What Does The UK’s Data Protection Bill Mean For Business?
The UK recently published the final version of a law to replace its current data security and privacy rules.
The Data Protection Bill (DPB) will allow UK businesses to continue doing business with the EU post-Brexit. The DPB should provide a relatively easy transition for businesses gearing up for the forthcoming EU legislation.
In May 2018, the GDPR will become the data security and privacy law in the EU. UK organisations have been preparing to meet these new rules, including the right to erasure, 72-hour breach notification, and stricter record keeping requirements.
The DPB should, in theory, provide an easy transition for UK businesses after March 2019, the tentative date for the UK leaving the EU. Why? Because the DPB is effectively the General Data Protection Regulation, it’s referenced directly in the law.
Complexities
However, it’s worth noting that the DPB is not a simple piece of legislation.
A large segment of the bill is devoted to exemptions, restrictions, and clarifications that supplement the language in GDPR.
The core of the bill is found in Part 2, wherein these various tweaks are laid out including; for personal data related to health, scientific research, criminal investigations, employee safety, and public interest. The actual fine print is buried at the end of the DPB in a long section of “schedules”.
For example, GDPR legislation related to the right to erasure, data rectification, and objection to processing, doesn’t apply to investigations into financial mismanagement or public servants misusing their office. In effect, the targets of an investigation lose control of their data.
While the goal of Brexit may have been to escape EU regulations, the Data Protection Bill essentially keeps the rules in place.
Differentiations
There are also a few surprises in the new UK law.
The DPB grants regulators at the UK’s Information Commissioner’s Office (ICO) new investigative powers through “assessment notices”. These notices allow the ICO staff to enter the premises of an organisation, examine documents and equipment, and observe processing of personal data.

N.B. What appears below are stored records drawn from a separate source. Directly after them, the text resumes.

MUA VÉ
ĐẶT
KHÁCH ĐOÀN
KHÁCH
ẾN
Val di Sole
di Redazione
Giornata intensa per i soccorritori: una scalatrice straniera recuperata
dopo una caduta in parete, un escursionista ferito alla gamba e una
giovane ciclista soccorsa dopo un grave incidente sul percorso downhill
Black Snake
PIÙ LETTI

Effectively, UK regulators will have the ability to audit an organisation’s data security compliance.
Under the existing UK data law, the ICO can only order these non-voluntary assessments against government agencies, such as the NHS. The DBP expands mandatory data security auditing to the private sector.
If the ICO decides the organisation is not meeting DPD compliance, these audits can lead to enforcement notices that point out the security shortcomings along with a schedule of when they should be corrected.
The ICO also has the power to issue fines of up 4% of an organisation’s worldwide revenue. This is the same level of monetary penalties as in the original GDPR.
For UK companies (and UK-based multinationals) that already have security controls and procedures in place, the DPB’s rules should not be a difficult threshold to meet. However, for companies that have neglected basic data governance practices, particularly for the enormous amounts of data held in file systems, the DPD will come as a surprise.